The lines to retype are the one with "thumb cmc: (1243, 938)" and all that follow it to the end of the entries below; copy them exactly and nothing else.
------ EXTRACTED RECORDS ------
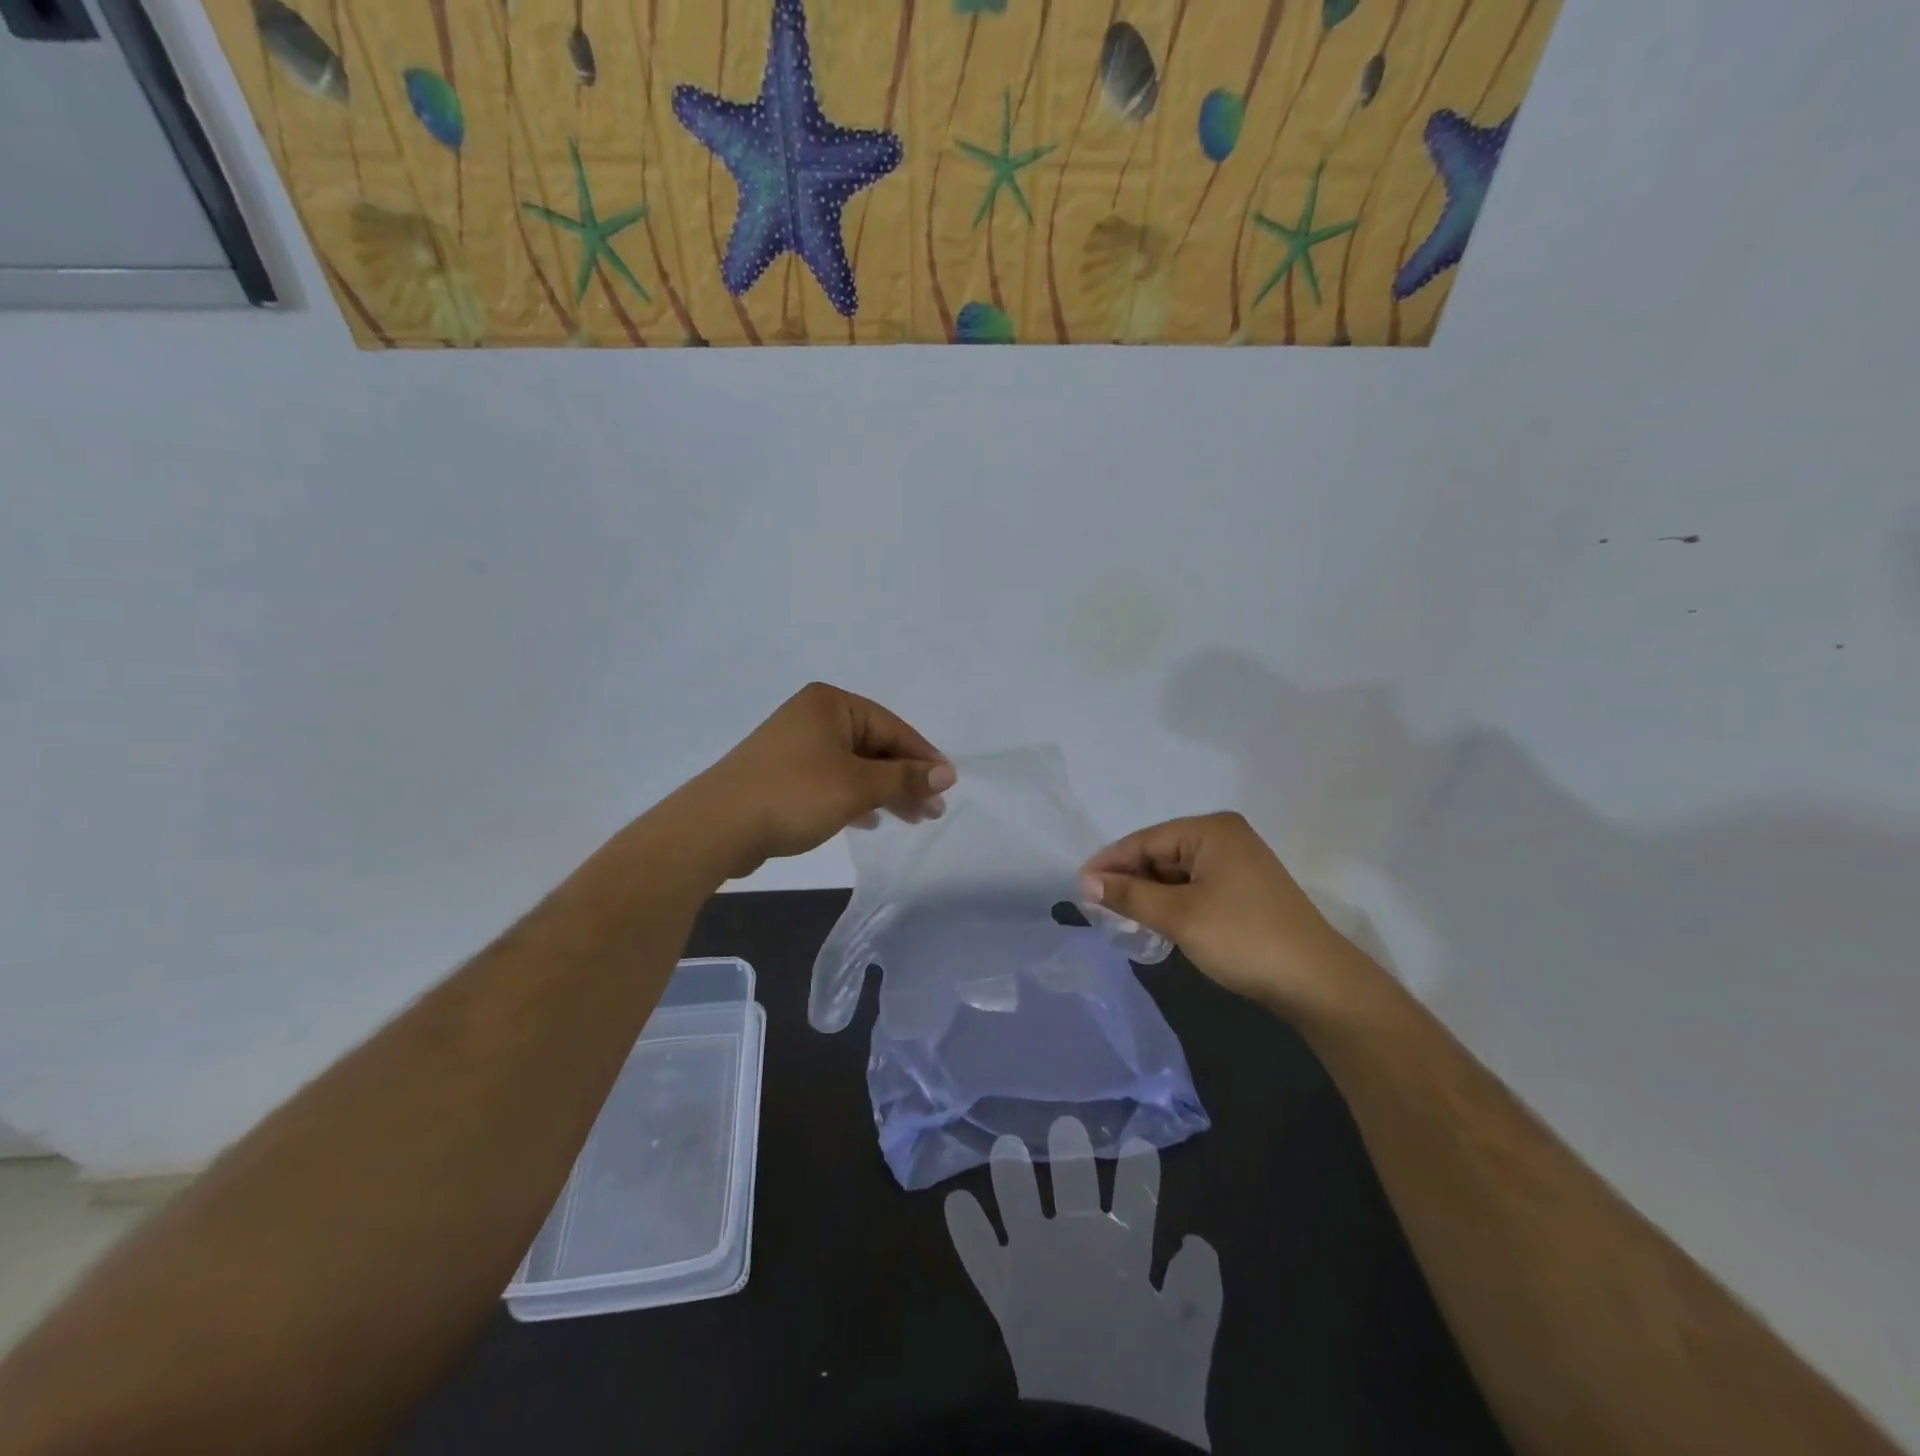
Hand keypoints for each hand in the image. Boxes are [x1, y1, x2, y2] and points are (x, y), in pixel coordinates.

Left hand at [688, 683, 952, 879]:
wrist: (716, 827)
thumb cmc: (794, 795)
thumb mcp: (858, 786)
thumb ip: (904, 778)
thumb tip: (947, 773)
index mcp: (831, 704)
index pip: (892, 727)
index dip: (923, 758)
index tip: (948, 786)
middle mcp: (813, 716)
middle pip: (874, 745)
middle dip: (905, 779)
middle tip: (933, 811)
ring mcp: (795, 745)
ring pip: (854, 766)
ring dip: (884, 791)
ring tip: (912, 819)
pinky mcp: (783, 774)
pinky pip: (832, 780)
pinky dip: (855, 797)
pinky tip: (870, 820)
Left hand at [944, 1118, 1220, 1449]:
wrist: (1099, 1437)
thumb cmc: (1154, 1392)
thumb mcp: (1192, 1342)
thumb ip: (1199, 1288)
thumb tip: (1196, 1241)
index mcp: (1125, 1248)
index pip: (1137, 1192)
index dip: (1139, 1166)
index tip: (1139, 1143)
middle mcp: (1077, 1239)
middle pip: (1073, 1178)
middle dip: (1070, 1150)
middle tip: (1065, 1125)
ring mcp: (1034, 1260)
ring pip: (1018, 1198)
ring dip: (1011, 1171)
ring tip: (1006, 1146)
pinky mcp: (1004, 1292)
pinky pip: (979, 1254)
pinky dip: (966, 1229)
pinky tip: (955, 1202)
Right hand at [1079, 812, 1377, 1023]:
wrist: (1317, 983)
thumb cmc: (1243, 938)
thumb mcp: (1178, 916)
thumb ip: (1129, 895)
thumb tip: (1084, 882)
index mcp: (1210, 830)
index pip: (1145, 840)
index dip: (1109, 863)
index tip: (1078, 887)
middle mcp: (1224, 837)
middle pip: (1161, 854)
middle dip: (1129, 880)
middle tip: (1097, 908)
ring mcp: (1238, 864)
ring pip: (1176, 873)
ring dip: (1149, 895)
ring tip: (1121, 919)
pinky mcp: (1244, 890)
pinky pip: (1195, 888)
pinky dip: (1172, 904)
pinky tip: (1155, 924)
------
### WRITTEN REPLY
thumb cmc: (1243, 938)
thumb mcp: (1178, 916)
thumb ip: (1129, 895)
thumb tip: (1084, 882)
index mcp: (1210, 830)
index pip: (1145, 840)
index dip: (1109, 863)
index tip: (1078, 887)
middle mcp: (1224, 837)
middle pip: (1161, 854)
middle dip: (1129, 880)
middle tip: (1097, 908)
ring mcp: (1238, 864)
ring pip: (1176, 873)
ring dip: (1149, 895)
ring tip: (1121, 919)
pinky mcp: (1244, 890)
pinky pip: (1195, 888)
pinky dip: (1172, 904)
pinky tip: (1155, 924)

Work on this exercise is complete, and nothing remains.